(Per-instance keypoint data)
++++++++++

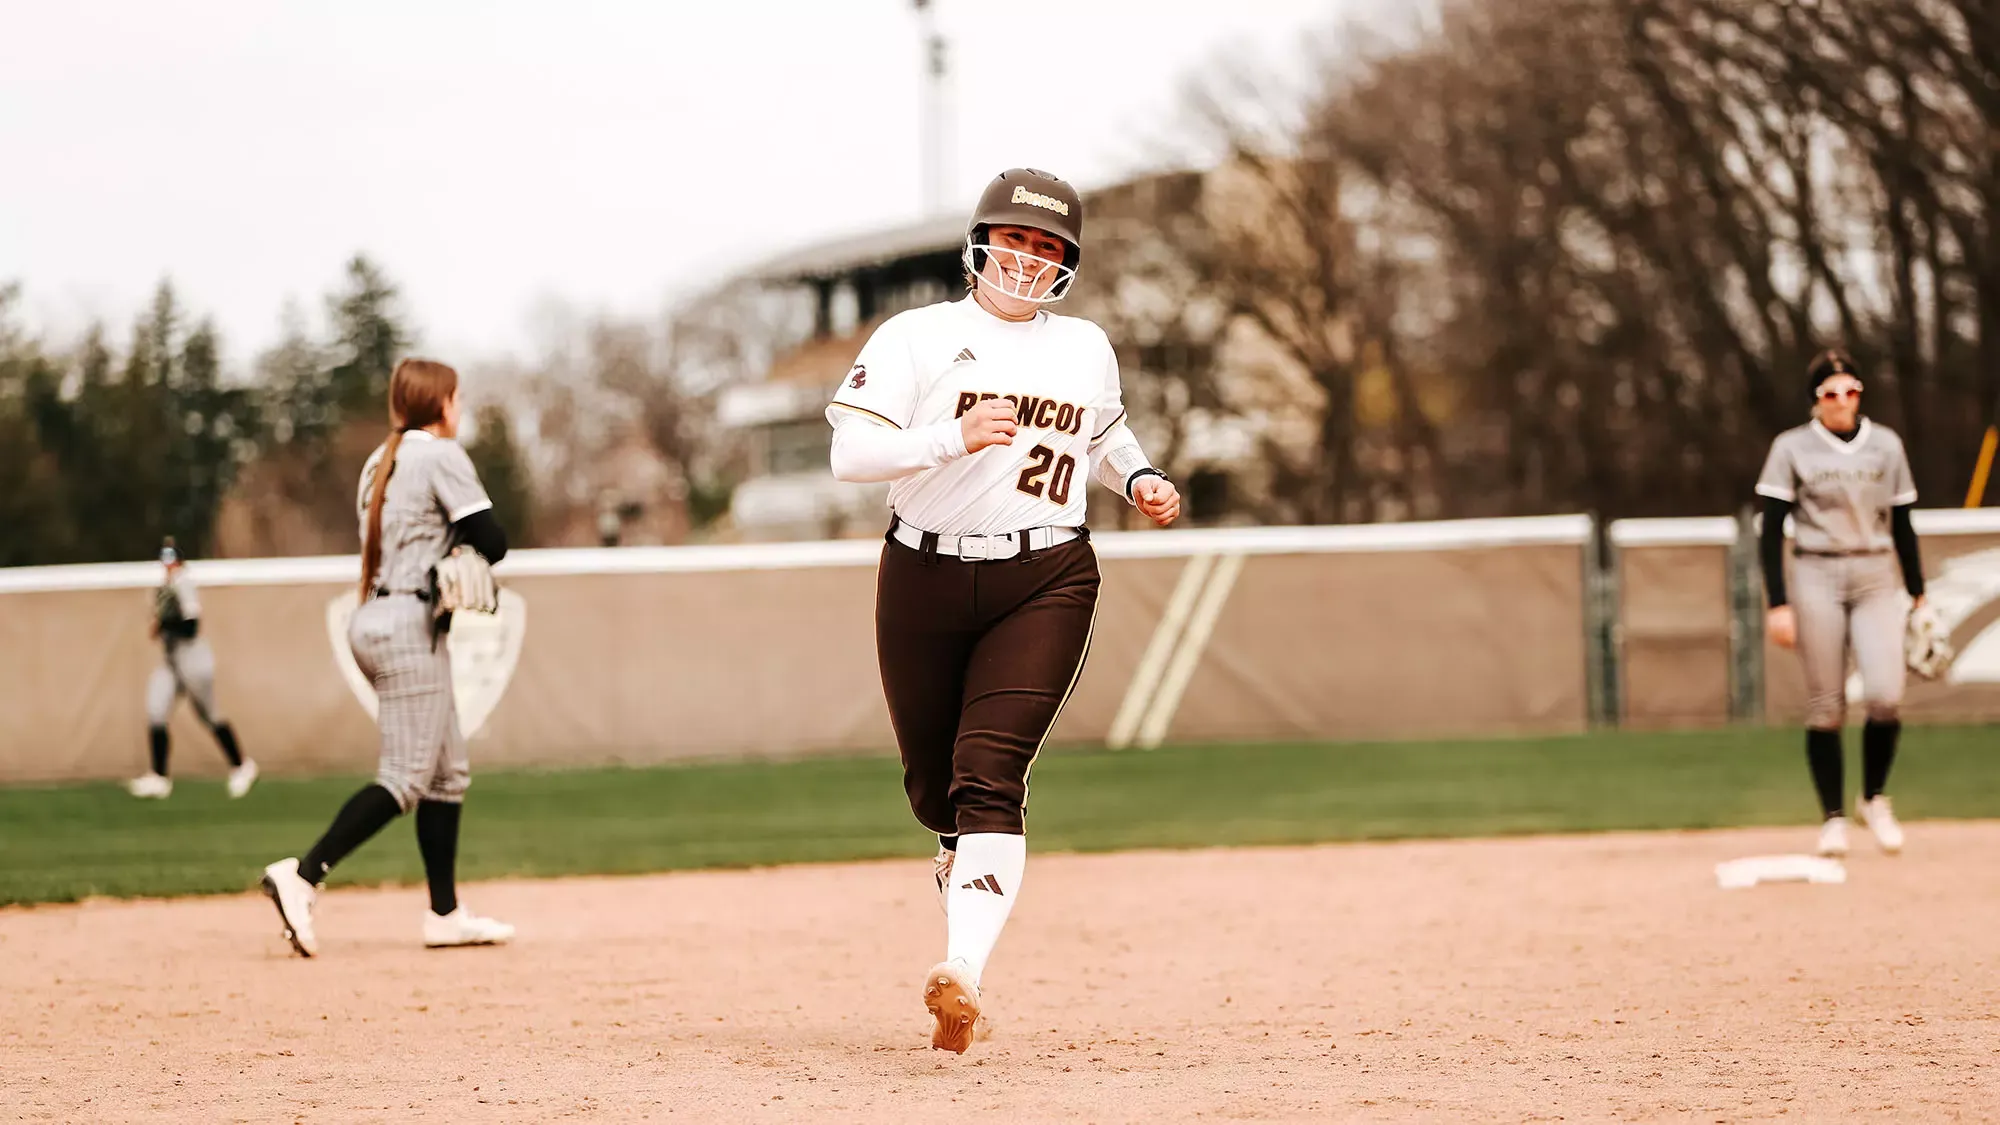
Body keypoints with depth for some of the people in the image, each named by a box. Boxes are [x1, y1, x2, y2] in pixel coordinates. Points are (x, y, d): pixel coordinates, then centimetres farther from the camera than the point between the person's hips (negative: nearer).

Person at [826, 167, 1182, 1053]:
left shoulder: (1087, 349, 12)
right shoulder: (917, 338, -1)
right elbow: (850, 453, -11)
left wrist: (1138, 479, 13)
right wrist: (955, 436, -24)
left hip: (1044, 582, 0)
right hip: (924, 581, 0)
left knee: (988, 774, -18)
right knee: (934, 789, 9)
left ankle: (965, 970, -29)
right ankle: (965, 858, 46)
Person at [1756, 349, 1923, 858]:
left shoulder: (1886, 445, 8)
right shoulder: (1792, 448, 1)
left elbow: (1901, 525, 14)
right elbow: (1772, 530, -1)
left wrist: (1918, 595, 11)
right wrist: (1777, 604, -8)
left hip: (1877, 577, 2)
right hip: (1816, 580, -2)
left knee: (1886, 696, -14)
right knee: (1825, 706, -4)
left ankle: (1874, 799, 8)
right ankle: (1833, 818, 7)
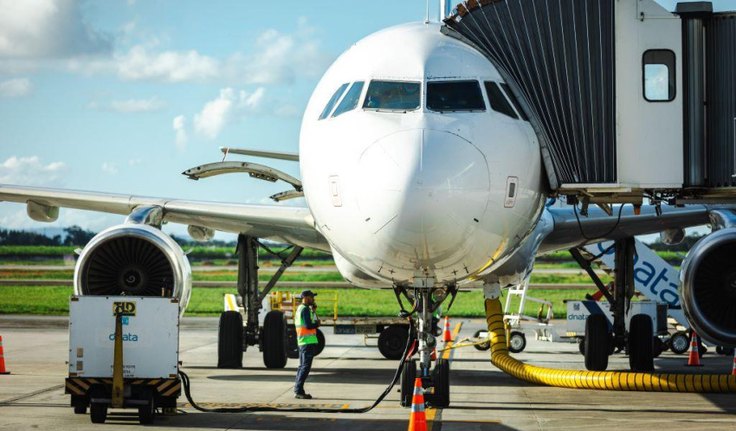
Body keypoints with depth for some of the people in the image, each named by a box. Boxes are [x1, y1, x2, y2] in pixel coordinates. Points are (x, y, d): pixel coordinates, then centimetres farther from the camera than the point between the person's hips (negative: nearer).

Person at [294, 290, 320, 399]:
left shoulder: (299, 309, 18)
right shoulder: (305, 309, -13)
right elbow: (309, 325, -21)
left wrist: (313, 310, 14)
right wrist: (317, 324, -3)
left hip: (301, 342, 10)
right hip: (308, 341, -10)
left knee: (302, 366, 13)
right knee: (305, 366, -9)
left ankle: (297, 390, 15)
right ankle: (299, 391, -12)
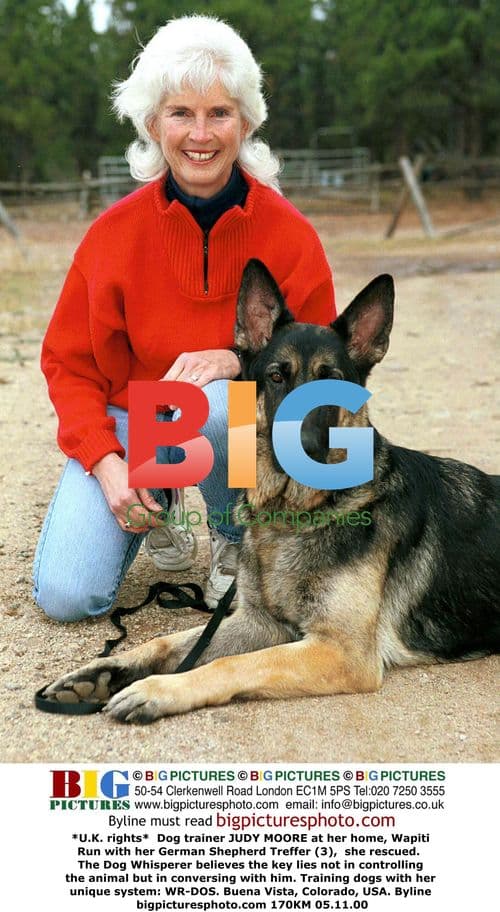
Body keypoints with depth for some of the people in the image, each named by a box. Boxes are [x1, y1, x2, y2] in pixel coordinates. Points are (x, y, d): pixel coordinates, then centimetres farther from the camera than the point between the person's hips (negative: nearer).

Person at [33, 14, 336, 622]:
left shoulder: (290, 234, -12)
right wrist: (106, 463, -17)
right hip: (129, 422, 1)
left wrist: (237, 360, -26)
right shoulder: (115, 232, -10)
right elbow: (70, 364, -2)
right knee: (65, 595, -16)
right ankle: (159, 506, 16)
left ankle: (236, 539, -5)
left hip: (240, 425, 0)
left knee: (213, 405, -38)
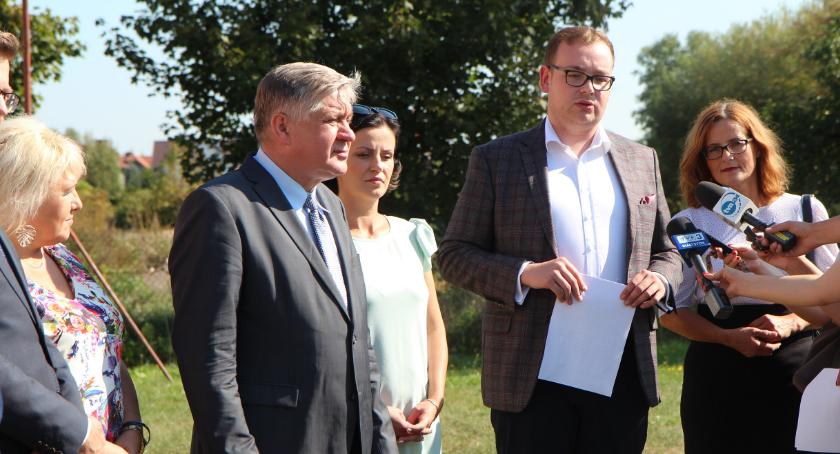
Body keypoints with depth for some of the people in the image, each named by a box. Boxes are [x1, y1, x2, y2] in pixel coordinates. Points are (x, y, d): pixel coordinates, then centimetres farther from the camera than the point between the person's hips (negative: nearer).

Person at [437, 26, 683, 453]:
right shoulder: (496, 160, 3)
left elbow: (666, 251, 20)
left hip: (624, 378, 3)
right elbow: (454, 254, 0)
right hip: (533, 380, -3)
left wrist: (659, 279, -4)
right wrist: (525, 273, -17)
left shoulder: (642, 160, 14)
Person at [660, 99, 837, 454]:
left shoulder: (805, 210, 6)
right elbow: (672, 311, 4)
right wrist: (731, 337, -12)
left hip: (796, 372, 0)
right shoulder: (689, 222, 6)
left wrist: (790, 323, -12)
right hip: (717, 375, 0)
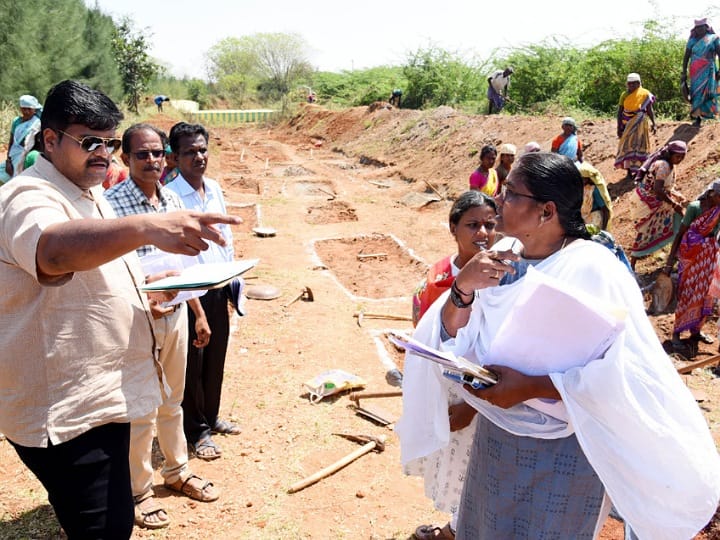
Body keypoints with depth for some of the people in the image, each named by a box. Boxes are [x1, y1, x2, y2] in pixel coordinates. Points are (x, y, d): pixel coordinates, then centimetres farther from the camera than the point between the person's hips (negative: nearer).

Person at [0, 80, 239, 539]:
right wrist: (147, 227, -59)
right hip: (62, 412, -10)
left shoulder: (92, 195, 13)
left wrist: (150, 286, 10)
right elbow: (53, 249, -44)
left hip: (102, 395, 10)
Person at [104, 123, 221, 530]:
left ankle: (177, 470, 39)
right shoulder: (111, 203, -15)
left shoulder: (173, 200, 4)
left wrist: (199, 313, 13)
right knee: (141, 410, 8)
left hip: (177, 312, 6)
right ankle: (139, 489, 27)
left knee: (172, 402, 20)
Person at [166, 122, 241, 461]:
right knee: (192, 363, 7)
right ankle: (197, 430, 24)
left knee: (216, 357, 18)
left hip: (219, 289, 7)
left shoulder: (215, 189, 6)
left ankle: (211, 416, 37)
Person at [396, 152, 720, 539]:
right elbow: (453, 343, -1)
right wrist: (462, 288, -19)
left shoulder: (597, 271, -20)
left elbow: (630, 373, -25)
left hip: (563, 453, -6)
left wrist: (532, 386, -28)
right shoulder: (502, 261, -4)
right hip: (495, 439, 6)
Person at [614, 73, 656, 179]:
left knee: (640, 146, 5)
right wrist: (619, 127, -7)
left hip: (640, 124, 0)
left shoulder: (645, 94, -2)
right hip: (628, 124, 0)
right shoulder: (624, 95, -2)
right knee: (627, 146, -1)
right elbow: (620, 112, -2)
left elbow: (649, 110, 2)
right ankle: (629, 172, 6)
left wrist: (653, 123, -6)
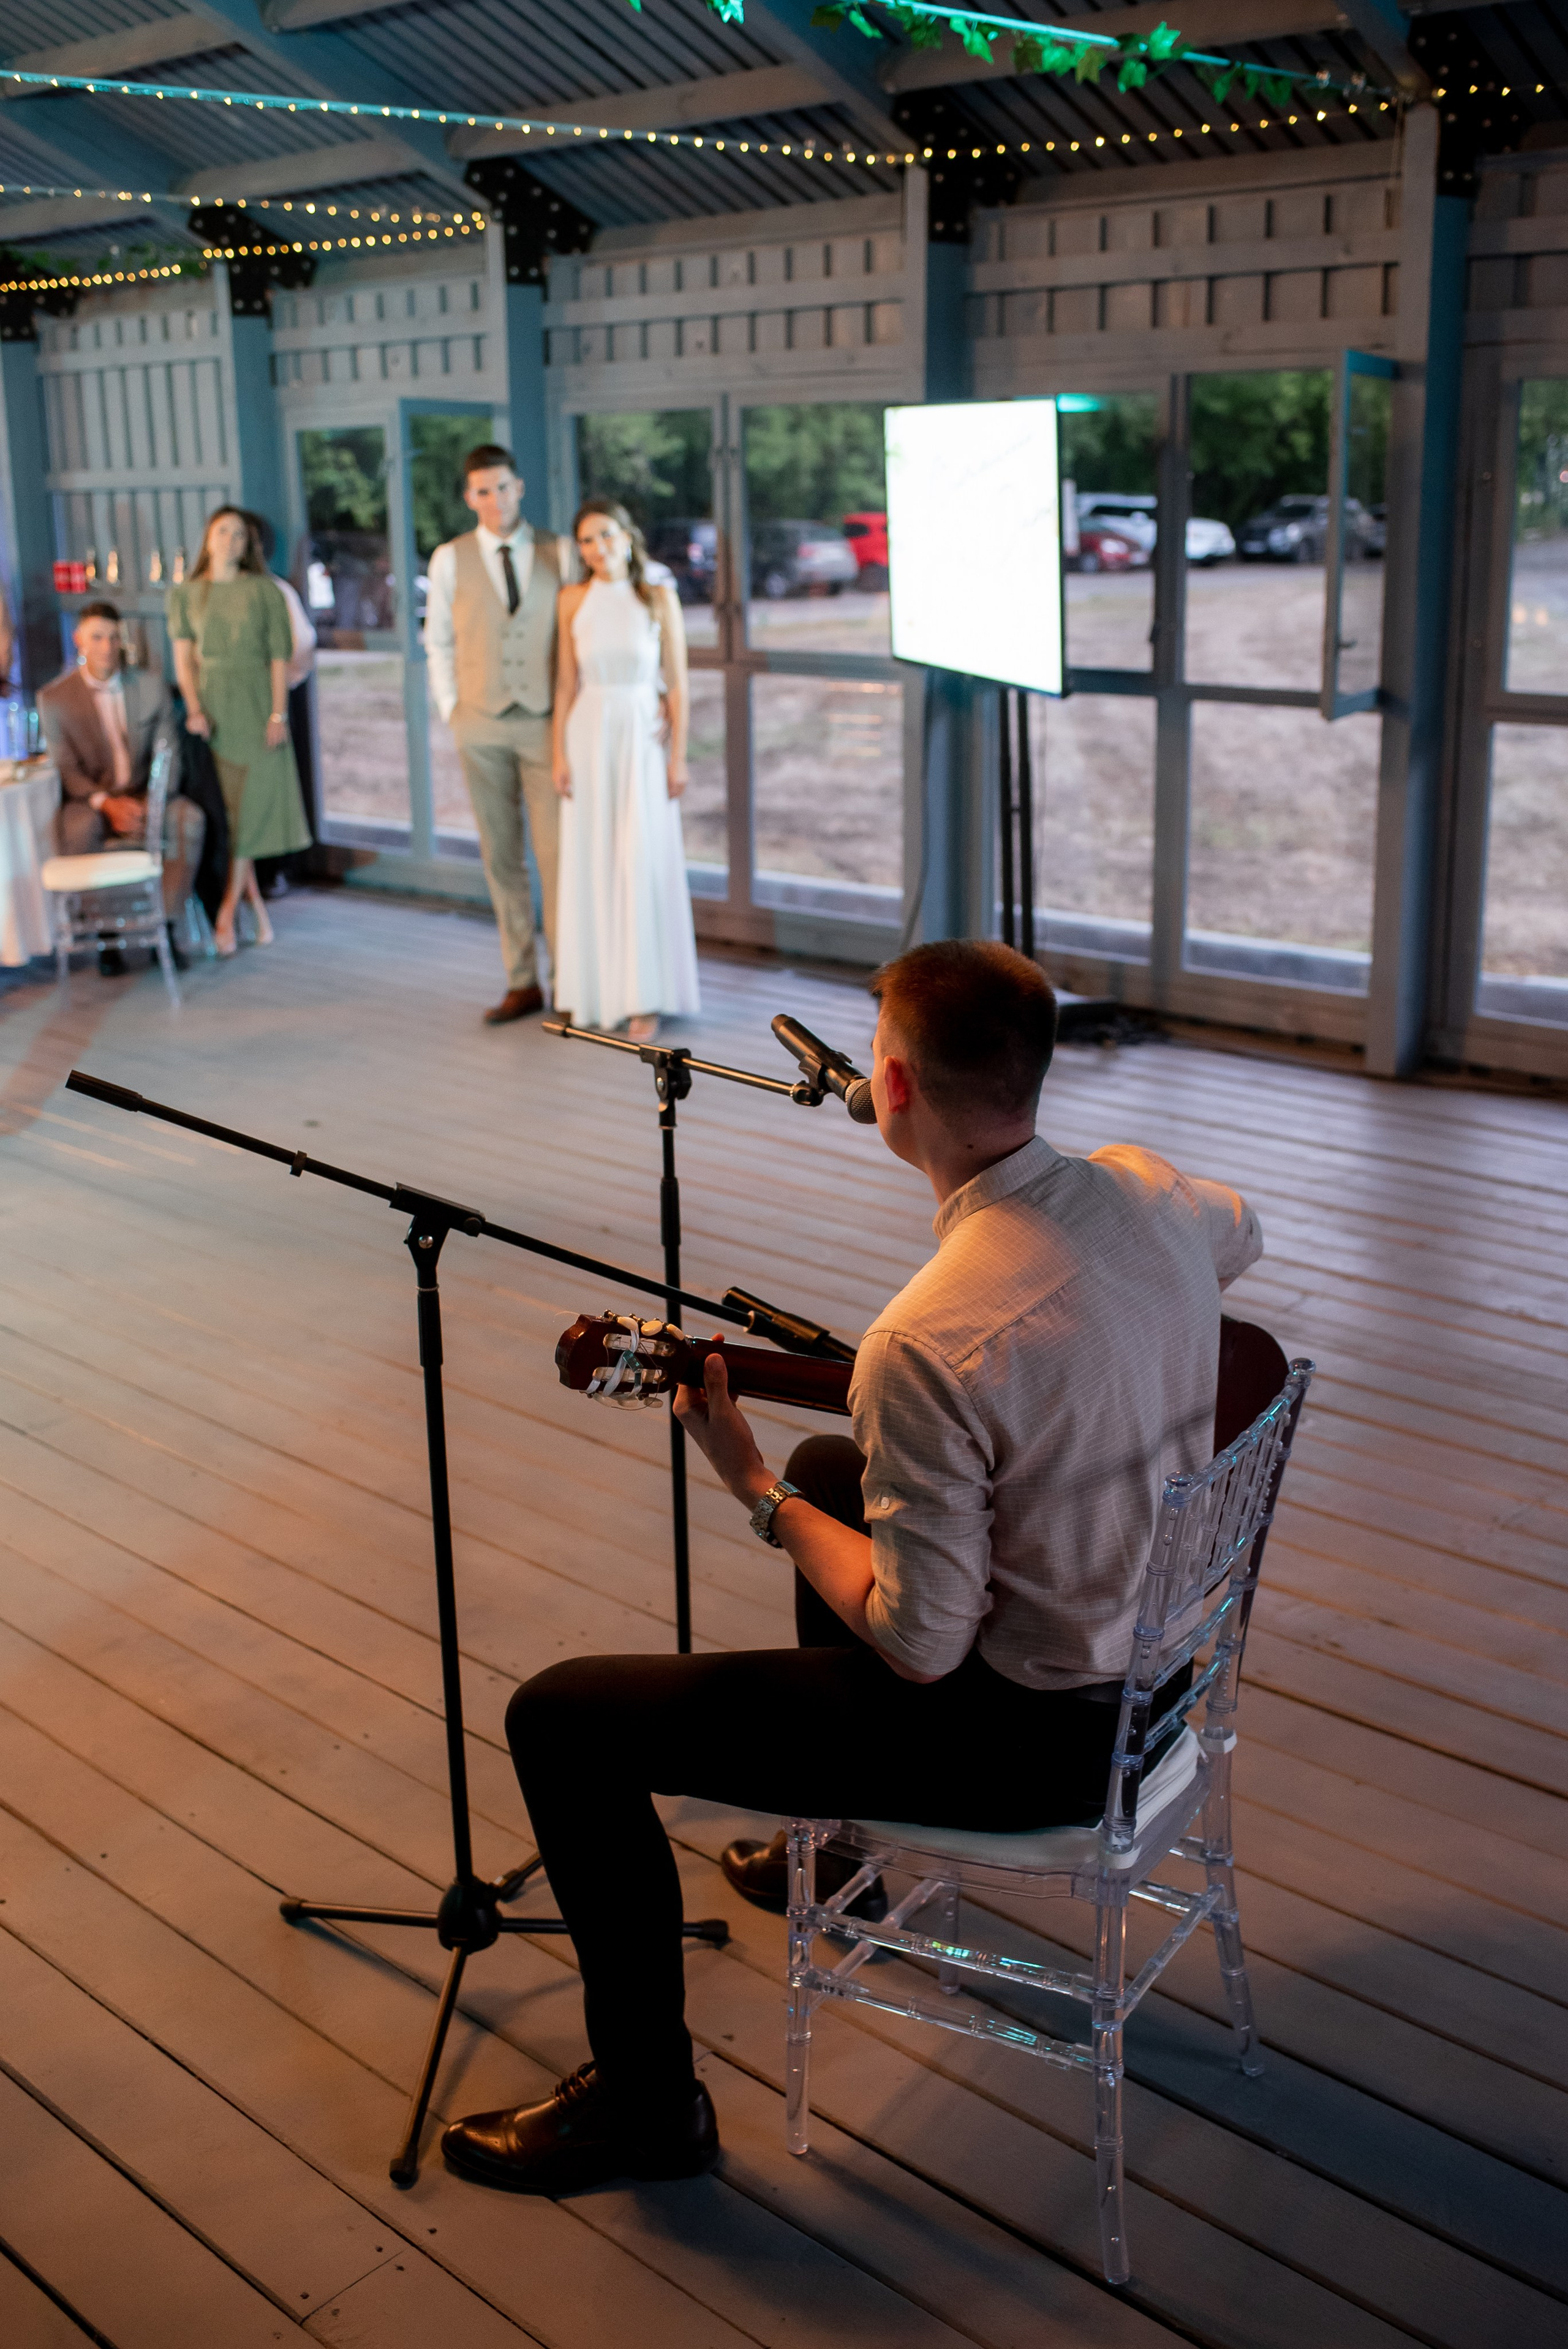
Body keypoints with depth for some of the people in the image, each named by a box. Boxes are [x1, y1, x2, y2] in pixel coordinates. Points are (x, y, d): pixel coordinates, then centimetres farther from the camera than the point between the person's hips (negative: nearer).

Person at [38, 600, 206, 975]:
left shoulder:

++++++++++

▶ **DESCRIPTION OF THE TASK**
Output the lines from the start of the records through the line containing "right shoulder: (917, 338, -1)" as a Markdown table with the columns Row and Line, numbering each row and leaving out blank lines and any pictures.

▶ **SOLUTION FOR THIS TASK**
| Row | Line |
|---|---|
| 1 | Body keypoints with depth for some of the people in the image, each named by a box. Boxes are [x1, y1, x2, y2] in pixel coordinates. Points are (x, y, d): pixel coordinates, then centimetres farther from the camera than the point between the person's hips (negative: nearer). |
| 2 | Person at [826, 167, 1182, 1053]: |
| 3 | left shoulder: (1087, 349, 12) |
| 4 | right shoulder: (917, 338, -1) |